Title: THE LAST HUNTING SEASON
Genre: YA HISTORICAL FANTASY
Word Count: 65,000 WORDS
How Did You Fall for Writing: I have always loved story and the way you get lost in a great world. So, I wanted to write a story others could get lost in – and that would challenge the current systems of oppression (without being too obvious).
Seventeen-year-old Roslyn McGregor lives in the shadow of the Woods, an uncharted territory of Montana home to an infamous Beast. While monster hunters from around the world come each summer, Roslyn longs for life outside her small town. Her grandmother’s uncanny visions promise that this year will be different. It could be the end of the hunting season once and for all—and an opportunity for Roslyn to leave her responsibilities to the family store and see the world.
Eighteen-year-old DeRay Maxwell lives in the shadow of unjust laws in the Jim Crow South. He may be good at baseball, but his great love is Shakespeare. Before he can afford to provide for his family after the death of his Pop, and maybe even go to college, DeRay must first use his unique gift—the ability to always hit what he’s aiming for—to outwit other huntsmen, slay the Beast, and claim the prize money.
When Roslyn’s little sister and grandmother are kidnapped by a malicious huntsman, she turns to DeRay and finds an unlikely friend and romance in the middle of segregated Montana. Together, they must navigate the Woods, find Roslyn’s family, and outsmart traps set by rival huntsmen, all without becoming another pair of victims of the legendary Beast.
Told in dual perspective, THE LAST HUNTING SEASON is a retelling of Little Red Riding Hood set in 1950s Montana, complete at 65,000 words. This will appeal to fans of THE RAVEN BOYS by Maggie Stiefvater and UPROOTED by Naomi Novik.
I have poetry published in Lilliput Review, and have an essay included in Time And Relative Dimensions in Faith: Theology and Doctor Who.

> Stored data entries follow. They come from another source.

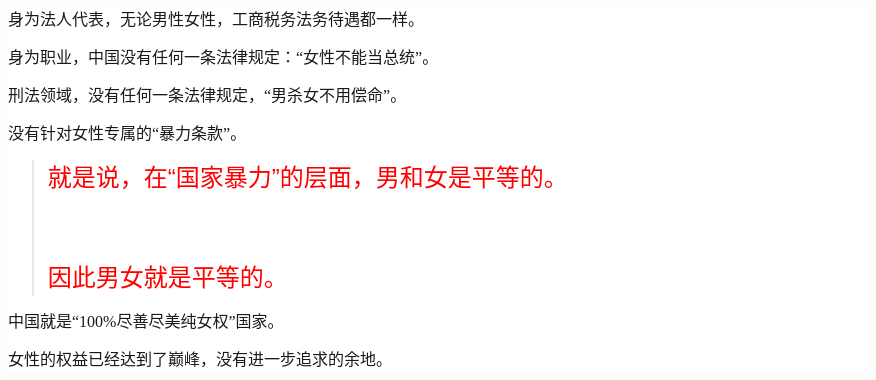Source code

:<p style="line-height:150%;">
<span style="font-size:16px;line-height:150%;font-family:楷体_GB2312;">
          身为法人代表，无论男性女性，工商税务法务待遇都一样。
         </span>
</p>
<p style="line-height:150%;">
<span style="font-size:16px;line-height:150%;font-family:楷体_GB2312;">
          身为职业，中国没有任何一条法律规定：“女性不能当总统”。
         </span>
</p>
<p style="line-height:150%;">
<span style="font-size:16px;line-height:150%;font-family:楷体_GB2312;">
          刑法领域，没有任何一条法律规定，“男杀女不用偿命”。
         </span>
</p>
<p style="line-height:150%;">
<span style="font-size:16px;line-height:150%;font-family:楷体_GB2312;">
</span>
</p>
<p style="line-height:150%;">
<span style="font-size:16px;line-height:150%;font-family:楷体_GB2312;">
          没有针对女性专属的“暴力条款”。
         </span>
</p>
<p style="line-height:150%;">
<span style="font-size:16px;line-height:150%;font-family:楷体_GB2312;">
</span>
</p>
<p style="line-height:150%;">
<span style="font-size:16px;line-height:150%;font-family:楷体_GB2312;">
</span>
</p>
<blockquote>
<p style="line-height:150%;">
<span style="font-size:24px;line-height:150%;font-family:微软雅黑,sans-serif;color:red;">
           就是说，在“国家暴力”的层面，男和女是平等的。
          </span>
</p>
<p style="line-height:150%;">
<span style="font-size:24px;line-height:150%;font-family:微软雅黑,sans-serif;color:red;">
<br/>
</span>
</p>
<p style="line-height:150%;">
<span style="font-size:24px;line-height:150%;font-family:微软雅黑,sans-serif;color:red;">
           因此男女就是平等的。
          </span>
</p>
</blockquote>
<p style="line-height:150%;">
<span style="font-size:16px;line-height:150%;font-family:楷体_GB2312;">
</span>
</p>
<p style="line-height:150%;">
<span style="font-size:16px;line-height:150%;font-family:楷体_GB2312;">
          中国就是“100%尽善尽美纯女权”国家。
         </span>
</p>
<p style="line-height:150%;">
<span style="font-size:16px;line-height:150%;font-family:楷体_GB2312;">
          女性的权益已经达到了巅峰，没有进一步追求的余地。
         </span>
</p>
<p style="line-height:150%;">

I am a regular contributor to the FAITH LINK Bible study series from Cokesbury Press. This is my first novel.
Thank you for all your time and consideration.
Strangeness wove its way under the fingernails of Winter Hollow, Montana. It poured down from the mountains, and whispered in the steamy air. Why anyone came to visit—to settle — in this place baffled Roslyn McGregor.
A full week of May remained, and already every fan in the village buzzed. Summer dripped from the bridge of Roslyn’s nose. If she was in California she could just go to the ocean. She dabbed her forehead with a handkerchief and pushed out into the crowded store front.
At least three dozen tourists milled around, pressing against the aisle shelves. Several men gawked at plain zippo lighters. A couple ogled cans of Campbell’s tomato soup like they were an exotic spice from the far East.
Tourists were ridiculous.
So were the huntsmen, but they didn’t stay long. They went into the Woods and never came out again, or they got some sense and caught the train to Chicago.
At least, huntsmen didn’t fondle the matchbooks or snap photographs of soup cans.
Roslyn took a deep breath. Heat irritated her, made her fiery temper bubble closer to the surface. Tempers were bad for business. Business is what the store needed. She forced a smile and snuck past a stick-thin gentleman in a suit. He murmured to his wife about the “wonders of modern man” while holding a collapsible army-issue shovel. Mother stocked those strictly for the tourists who dreamed of being huntsmen out loud, but secretly were grateful for their sedans and suburban beds.